The Shortest History of War, by Gwynne Dyer; and The War that Ended Peace, by Margaret Macmillan

Summary: War – good for nothing and may still be the thing that kills you

In The Shortest History of War, Gwynne Dyer, quotes, of course, Clauswitz’s maxim that war is the continuation of politics by other means. He does, however, conspicuously ignore that war has often been a continuation of racism by other means.

This considerable lacuna is most apparent when Dyer traces back only as far as the American Civil War the modern conception of “total war”- the making of war on the civilian populations of belligerent nations. It is true that Grant and Sherman practiced a version of this on the Confederacy. But total war has a more ancient pedigree. The sack of Troy, for example, is a story of how it was routinely practiced in ancient times.

Both Caesar and Genghis Khan also practiced versions of total war. And, while this may have gone out of fashion for a bit amongst the white nations of Europe in the 17th and 18th Centuries, it was always the way in which “Great Powers” made war on those they regarded as inferior or subject peoples: Cromwell halved the population of Ireland in his campaign in the mid-17th century. Bonaparte’s campaign in Egypt and Palestine was ferocious in its violence towards civilians. The US campaign against Native Americans was genocidal as was the British campaign against Australian Aboriginals. The British conquest of India was another racist exemplar of total war.
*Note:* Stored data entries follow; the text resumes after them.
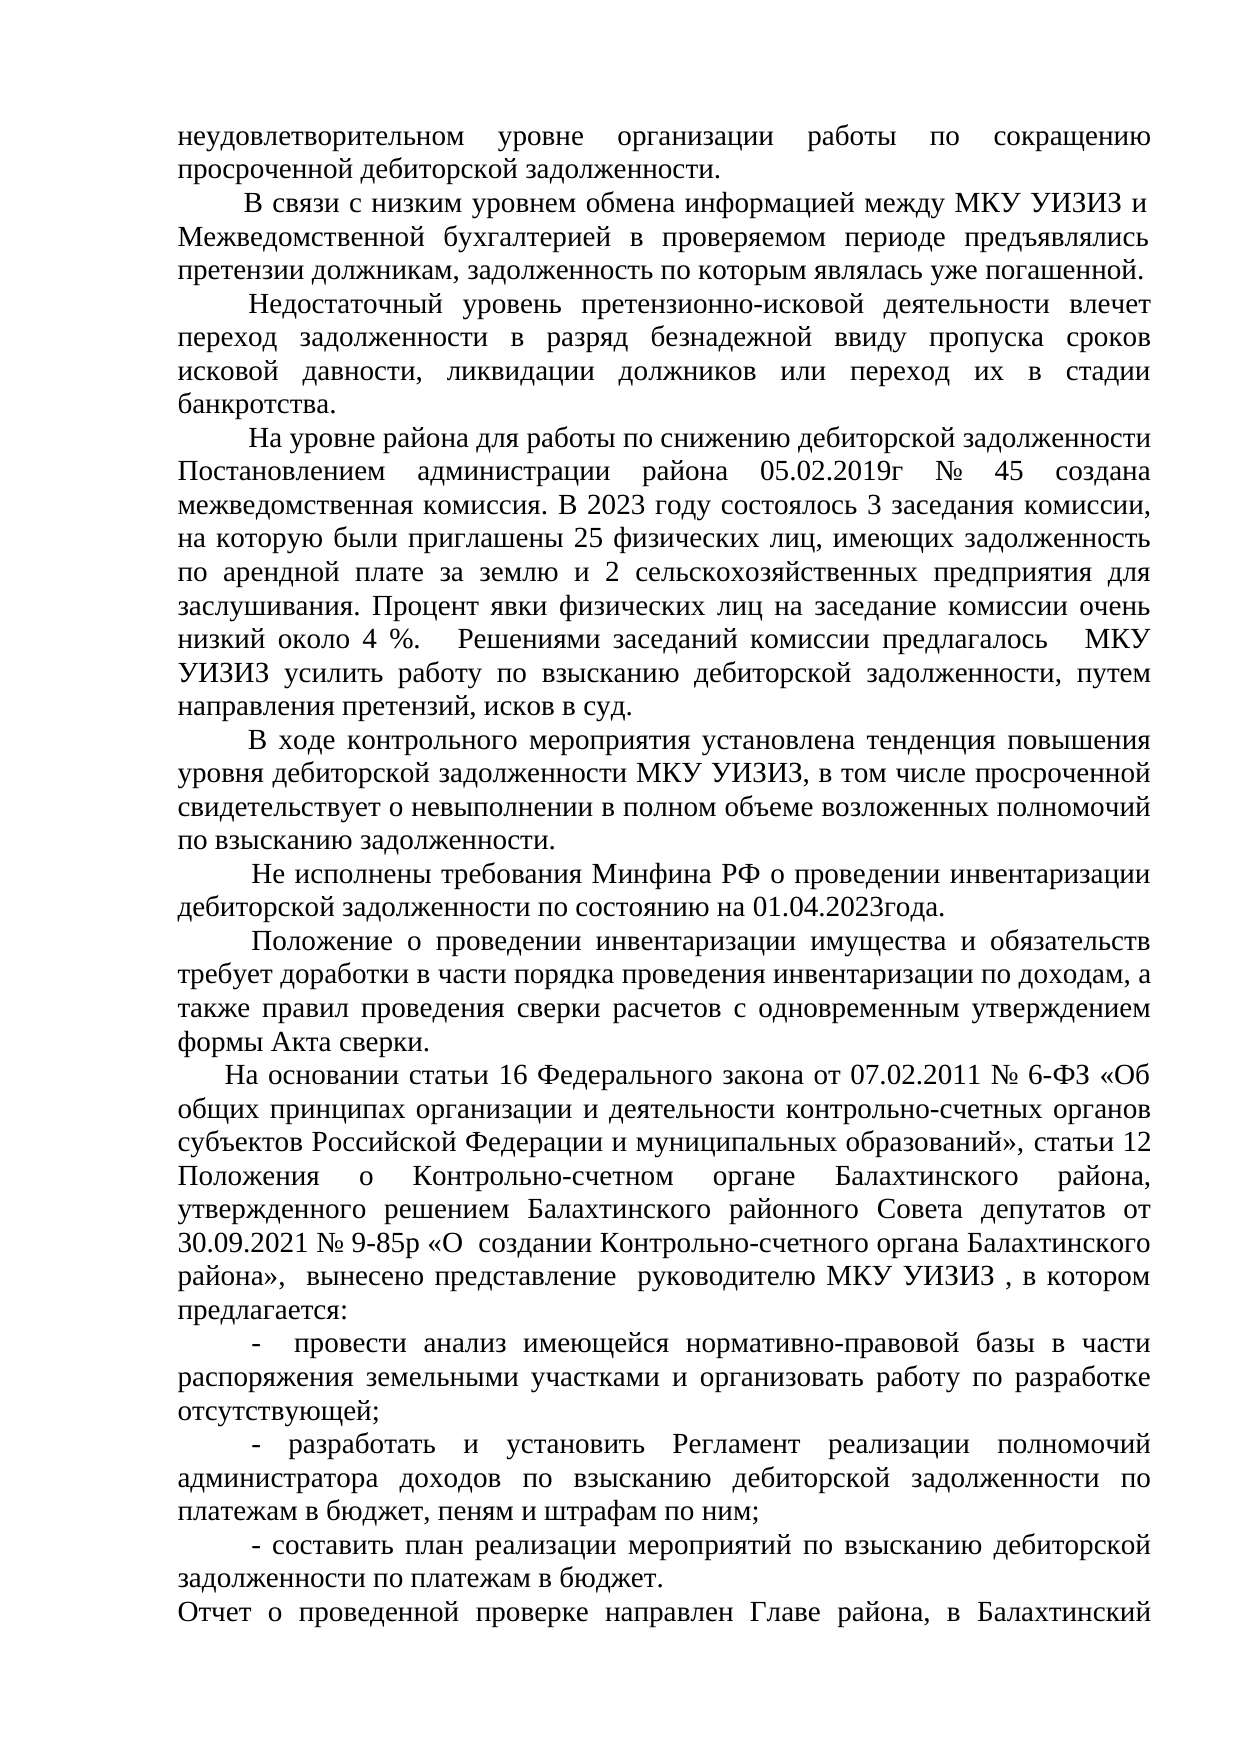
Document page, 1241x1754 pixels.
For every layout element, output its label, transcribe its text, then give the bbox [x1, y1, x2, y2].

text В связи с низким уровнем обмена информацией между МКУ УИЗИЗ и Межведомственной бухгалтерией в проверяемом периоде предъявлялись претензии должникам, задолженность по которым являлась уже погашенной. [177, 185, 1149, 286]
text Положение о проведении инвентаризации имущества и обязательств требует доработки в части порядка проведения инвентаризации по доходам, а также правил проведения сверки расчетов с одновременным утверждением формы Акта сверки. [177, 923, 1152, 1057]
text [177, 118, 1152, 185]
text На уровне района для работы по снижению дебиторской задолженности Постановлением администрации района 05.02.2019г № 45 создана межведомственная комиссия. В 2023 году состоялось 3 заседания комиссии, на которую были приглашены 25 физических лиц, имеющих задолженность по арендной плате за землю и 2 сельскохозяйственных предприятия для заслушивания. Процент явки физических лиц на заседание комиссии очень низкий около 4 %. Решениями заседаний комиссии предлагалось МКУ УИЗИЗ усилить работу по взысканию дебиторской задолженности, путем направления претензий, исков в суд. [177, 420, 1152, 722]
text - провести анализ имеющейся нормативно-правовой базы в части распоряжения земельными участками и организовать работу по разработке отсутствующей; [177, 1326, 1152, 1426]
text - разработать и установить Регламент реализации полномочий администратора доходов по взысканию дебиторской задолженности по платежам в бюджет, пеням и штрафам по ним; [177, 1426, 1152, 1527]
text Не исполнены требования Минфина РФ о проведении инвентаризации дебиторской задолженности по состоянию на 01.04.2023года. [177, 856, 1152, 923]
text - составить план реализации мероприятий по взысканию дебиторской задолженности по платежам в бюджет. [177, 1527, 1152, 1594]
text На основании статьи 16 Федерального закона от 07.02.2011 № 6-ФЗ «Об общих принципах организации и деятельности контрольно-счетных органов субъектов Российской Федерации и муниципальных образований», статьи 12 Положения о Контрольно-счетном органе Балахтинского района, утвержденного решением Балахтинского районного Совета депутатов от 30.09.2021 № 9-85р «О создании Контрольно-счетного органа Балахтинского района», вынесено представление руководителю МКУ УИЗИЗ , в котором предлагается: [177, 1057, 1152, 1326]
text В ходе контрольного мероприятия установлена тенденция повышения уровня дебиторской задолженности МКУ УИЗИЗ, в том числе просроченной свидетельствует о невыполнении в полном объеме возложенных полномочий по взысканию задолженности. [177, 722, 1152, 856]
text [177, 1594, 1152, 1627]
text Недостаточный уровень претензионно-исковой деятельности влечет переход задолженности в разряд безнадежной ввиду пропуска сроков исковой давности, ликвидации должников или переход их в стадии банкротства. [177, 286, 1152, 420]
But it is not Paddies and brown people that Dyer is interested in here. Rather he is interested in the “Great Power” version of politics and how this has been manifested in organised violence since ancient times. Within this narrower scope it is still a fascinating book, packed full of interesting detail and disturbing conclusions. Dyer argues that only three countries fulfil the criteria to be “Great Powers” in the 21st Century: the US, India and China. Russia he argues lacks the population to contend. So it may be unsettling to learn how it will cope with its inevitable decline. Dyer doesn’t consider the possibility that the European Union may represent an alternative political model for a 21st Century “Great Power”.

More disturbingly he notes that between them Indian and Pakistan have enough weapons to unleash a “nuclear winter” upon the Earth should they ever blunder into a nuclear exchange. In other words, in the space of a few days, while the rest of the world could be preoccupied with other things, events could unfold in South Asia that would spell the end of all human civilisation .

If anyone thinks such a thing is unlikely, they would do well to consider Margaret Macmillan’s The War that Ended Peace, her painstaking survey of European “Great Power” politics at the start of the 20th Century. The complex array of alliances and egos that she describes shows how at critical moments inadequate and posturing leaders can lose control of situations that spiral out of control in the most appalling ways possible.

That some of the contemporary systems of planetary security are currently in the hands of Johnson, Modi, Khan and Putin should be of concern to all of us who like the thought of the next generation, and the one after that, living into peaceful old age with improving standards of human rights and a restored environment.

Towards that end perhaps someone could prevail upon Presidents Biden, van der Leyen and Xi to take steps not just to limit global warming, but also to promote détente leading to mutual nuclear disarmament between India and Pakistan.

1 thought on “The Shortest History of War, by Gwynne Dyer; and The War that Ended Peace, by Margaret Macmillan

  1. Putting Khan and Putin in the same class as Johnson and Modi is rather crass. Also, why should India and Pakistan disarm? They’ve seen what happens to countries like Iraq and Libya. It’s clear that North Korea and possibly even China (over Taiwan) have only avoided the Libya fate because they are nuclear-armed.